§ **Supplied entries**
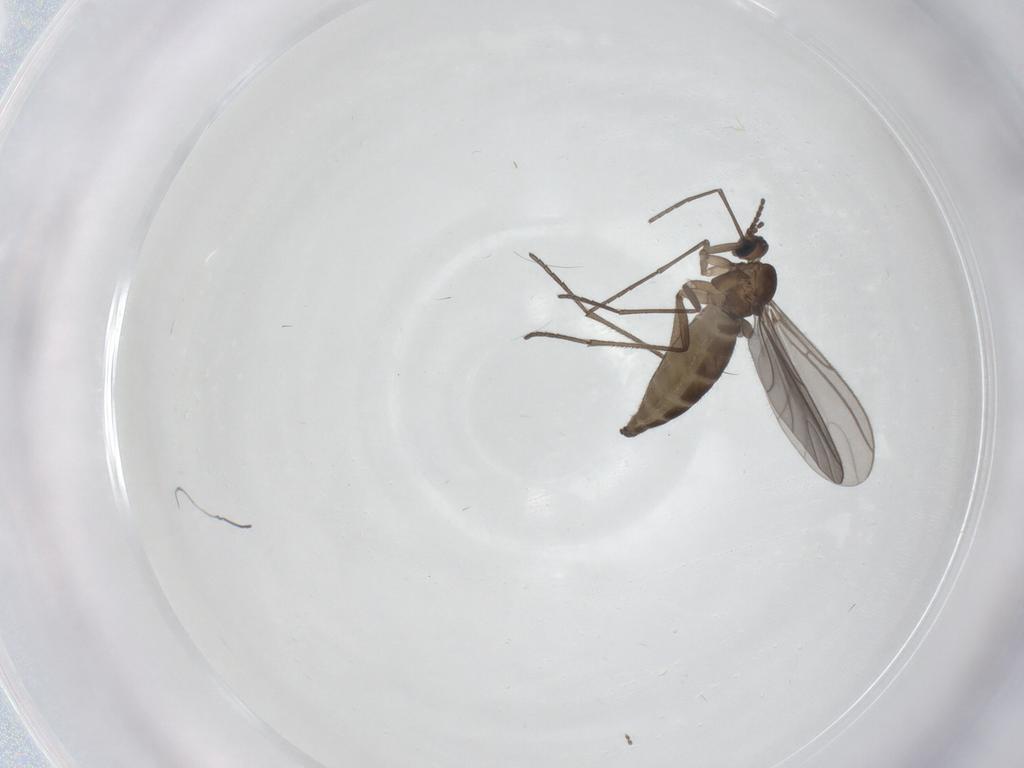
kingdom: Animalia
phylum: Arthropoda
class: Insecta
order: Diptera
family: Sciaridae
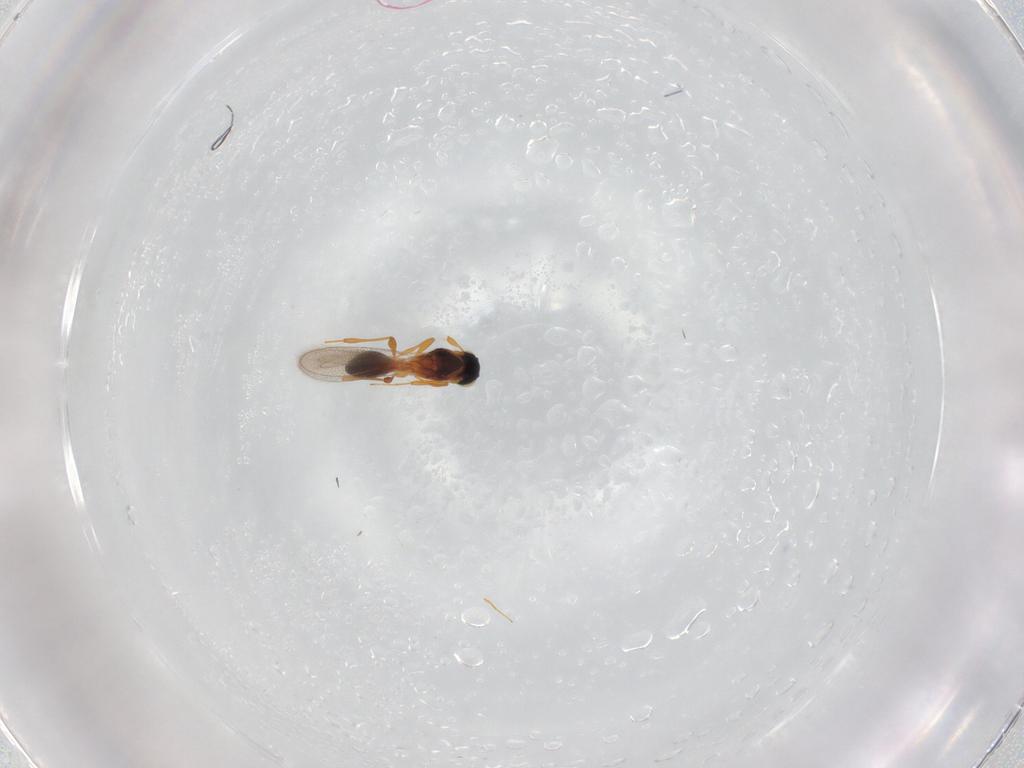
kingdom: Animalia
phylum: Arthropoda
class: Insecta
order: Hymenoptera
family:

§ **Stated exercise**
Render every text line in the material above as a JSON list of strings, one string per line, with blank lines omitted and the pictures excluded.

§ **Result for this exercise**
[
  "kingdom: Animalia",
  "phylum: Arthropoda",
  "class: Insecta",
  "order: Diptera",
  "family: Sciaridae",
  "kingdom: Animalia",
  "phylum: Arthropoda",
  "class: Insecta",
  "order: Hymenoptera",
  "family:"
]